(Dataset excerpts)
=======
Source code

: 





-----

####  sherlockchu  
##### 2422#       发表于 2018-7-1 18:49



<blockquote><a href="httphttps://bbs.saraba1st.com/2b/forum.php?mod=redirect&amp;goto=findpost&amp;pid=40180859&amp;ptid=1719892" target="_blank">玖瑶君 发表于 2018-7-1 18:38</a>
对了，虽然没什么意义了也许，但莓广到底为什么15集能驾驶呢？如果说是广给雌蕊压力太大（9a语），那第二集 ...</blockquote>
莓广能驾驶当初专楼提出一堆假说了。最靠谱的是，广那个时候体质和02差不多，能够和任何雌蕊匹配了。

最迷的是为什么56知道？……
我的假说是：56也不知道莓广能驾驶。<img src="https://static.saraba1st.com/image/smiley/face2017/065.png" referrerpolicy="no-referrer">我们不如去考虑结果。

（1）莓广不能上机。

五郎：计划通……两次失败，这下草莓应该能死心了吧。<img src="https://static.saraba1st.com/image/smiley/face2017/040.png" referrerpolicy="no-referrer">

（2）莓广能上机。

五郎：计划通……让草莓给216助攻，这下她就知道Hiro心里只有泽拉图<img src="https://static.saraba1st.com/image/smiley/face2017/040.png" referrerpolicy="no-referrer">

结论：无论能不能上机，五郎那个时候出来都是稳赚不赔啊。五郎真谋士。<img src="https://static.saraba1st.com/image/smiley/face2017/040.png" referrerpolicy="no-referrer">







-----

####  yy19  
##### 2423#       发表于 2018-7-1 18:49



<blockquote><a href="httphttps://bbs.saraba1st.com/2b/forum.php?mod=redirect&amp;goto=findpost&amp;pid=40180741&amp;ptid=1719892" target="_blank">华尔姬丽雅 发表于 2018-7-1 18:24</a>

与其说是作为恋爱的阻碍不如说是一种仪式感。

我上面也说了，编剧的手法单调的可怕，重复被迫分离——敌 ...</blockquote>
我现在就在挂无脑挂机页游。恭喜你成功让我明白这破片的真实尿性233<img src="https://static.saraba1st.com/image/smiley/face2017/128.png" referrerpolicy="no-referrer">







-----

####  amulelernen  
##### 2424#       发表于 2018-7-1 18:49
=======
Pick out every line in the items above that contains the string "href", and copy each one in full.

> _Written answer_
<blockquote><a href="httphttps://bbs.saraba1st.com/2b/forum.php?mod=redirect&amp;goto=findpost&amp;pid=40180859&amp;ptid=1719892" target="_blank">玖瑶君 发表于 2018-7-1 18:38</a>
<blockquote><a href="httphttps://bbs.saraba1st.com/2b/forum.php?mod=redirect&amp;goto=findpost&amp;pid=40180741&amp;ptid=1719892" target="_blank">华尔姬丽雅 发表于 2018-7-1 18:24</a>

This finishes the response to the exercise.